Cara: mengebur melalui pertemuan dentin-email sebuah gigi yang tidak di anastesi,
suatu sensasi rasa sakit menunjukkan adanya vitalitas pada pulpa.3
2.1.3 Diagnosis
Kasus 1
Pada kasus, nona VT (24 tahun) dapat didiagnosis bahwa tambalan gigi depan kanan
atasnya mengalami perubahan warna. Akan tetapi, penyebab dari perubahan warna
pada tambalan tersebut tidak dapat diketahui karena tidak ada pemeriksaan penunjang
seperti pemeriksaan radiograf.
Kasus 2
Pada kasus, bapak AD (32 tahun) dapat didiagnosis bahwa giginya mengalami
diskolorasi akibat tetrasiklin.1
2.1.4 Prognosis
Kasus 1
Prognosis pada perubahan warna tambalan adalah baik apabila tambalan diganti
dengan tambalan yang baru. Pada banyak kasus, dilakukan dahulu pemutihan interna
dan hasilnya biasanya bagus.
Kasus 2
Prognosis pada diskolorasi akibat tetrasiklin tergantung kepada derajat perubahan
warnanya. Apabila derajat perubahan warna sudah sampai derajat tiga, biasanya
prognosisnya buruk karena sulit untuk mengembalikan warna gigi ke warna semula.1
2.1.5 Material Bleaching
a. Hidrogen Peroksida
Hidrogen peroksida adalah pengoksidasi kuat yang tersedia dalam berbagai tingkat
kekuatan walaupun yang biasa dipakai adalah larutan yang distabilkan dengan kadar 30
sampai 35 persen. Larutan berkadar tinggi ini harus dipakai dengan hati-hati karena
tidak stabil, kehilangan oksigen dengan cepat, dan bisa meledak kalau tidak disimpan
dalam lemari es atau disimpan di tempat gelap.

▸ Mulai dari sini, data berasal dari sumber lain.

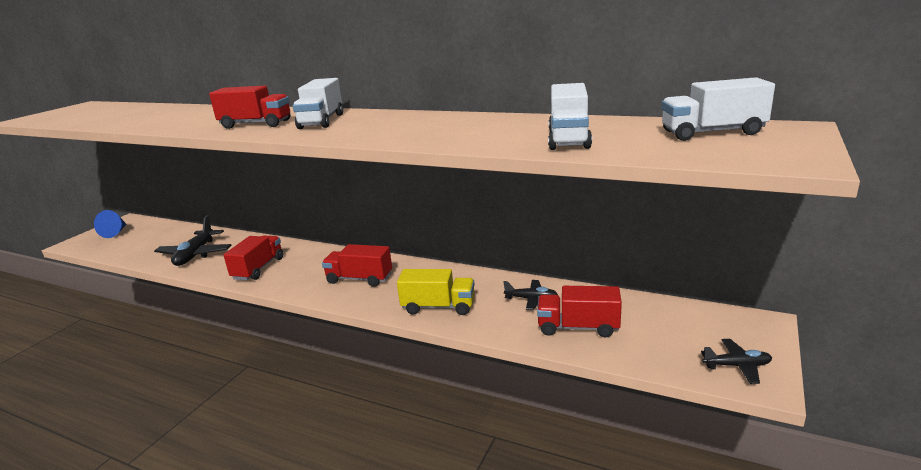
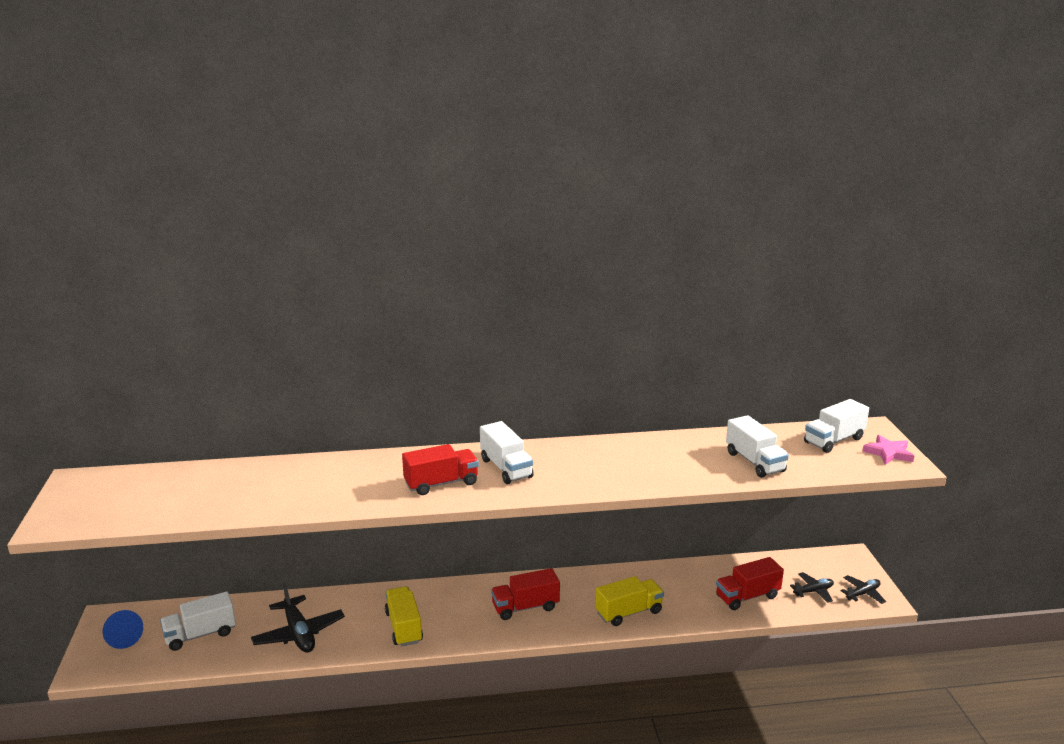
camera: 35 degrees left, 0 degrees up
(149, 241) = (200, 634): none -> white truck
(258, 268) = (404, 627): red truck -> yellow truck
(531, 299) = (691, 583): black plane -> black plane (813, 591)
(783, 149) = (888, 453): none -> pink star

Juga, material ini adalah material kaustik
dan dapat membakar jaringan jika berkontak dengannya.
b. Natrium Perborat
Material ini dapat diperoleh dalam bentuk bubuk atau dalam berbagai kombinasi
campuran komersial. Jika masih baru, bahan ini mengandung kira-kira 95% perborat,
yang dapat menghasilkan 9,9% oksigen. Natrium perborat stabil bila dalam keadaan
kering, tetapi jika ada asam, air hangat, atau air, akan berubah menjadi natrium
metaborat, hydrogen peroksida, dan oksigen bentuk nasen. Preparat natrium perborat
yang tersedia adalah monohidrat, trihidrat, dan tetrahidrat. Semua berbeda dalam
kandungan oksigennya, yang menentukan keefektifan pemutihannya. Preparat natrium
perborat yang biasa digunakan adalah yang bersifat alkali dan pH-nya bergantung pada
jumlah H2O2 yang dilepaskan dan Na-metaborat yang tersisa.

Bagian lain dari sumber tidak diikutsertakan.